Map of life expectancy at birth from Global Education Project.

Wednesday, February 10, 2010

Do you believe in the ontological status . . .

of psychiatric diagnoses? (Or not.) Do you want to put your own 2 cents in?

Have at it. The draft of the DSM-5 is now open for public comment. And by the way, it matters to you, because chances are, you are now or will be officially mentally ill. Yep, we're all nuts.

One of the goals of the APA with the new DSM is avowedly to cut down on the prevalence of psychiatric disorders:

The psychiatric group expects that overarching change could actually lower the numbers of people thought to suffer from mental disorders. "Is someone really a patient, or just meets some criteria like trouble sleeping?" APA President Dr. Alan Schatzberg, a Stanford University psychiatry professor, told The Associated Press. "It's really important for us as a field to try not to overdiagnose."

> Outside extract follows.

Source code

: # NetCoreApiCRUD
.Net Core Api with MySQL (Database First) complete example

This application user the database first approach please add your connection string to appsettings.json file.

Yeah right. That's why they have added even more diagnoses. Yes, they've consolidated a few to make it look like fewer, but that's a cheap trick. For example, they've decided to conflate Asperger's Syndrome with autism -- which strikes me as completely backwards. There is no reason to believe these are somehow the same entity. The basic reason why a diagnosis is psychiatric rather than neurological is because they don't know the etiology. As soon as a disease is actually understood, it ceases to be psychiatric. So keep that in mind as you comment.

2 comments:

C. Corax said...

Marketplace had a story on tonight about this, the premise of which is that the more diagnoses in the book, the easier it is for Big Pharma to get FDA approvals for their new drugs to treat....something. I believe you've brought up that point a time or two in the past.

Cervantes said...

I think the influence of drug companies on this is subtle and indirect -- they pervade the culture of psychiatry such that psychiatrists are inclined to think that they are dealing with distinct, chemically based diseases, appropriately treated by chemicals. Which is generally not what's going on. But the companies don't overtly corrupt the process. It's all very subterranean.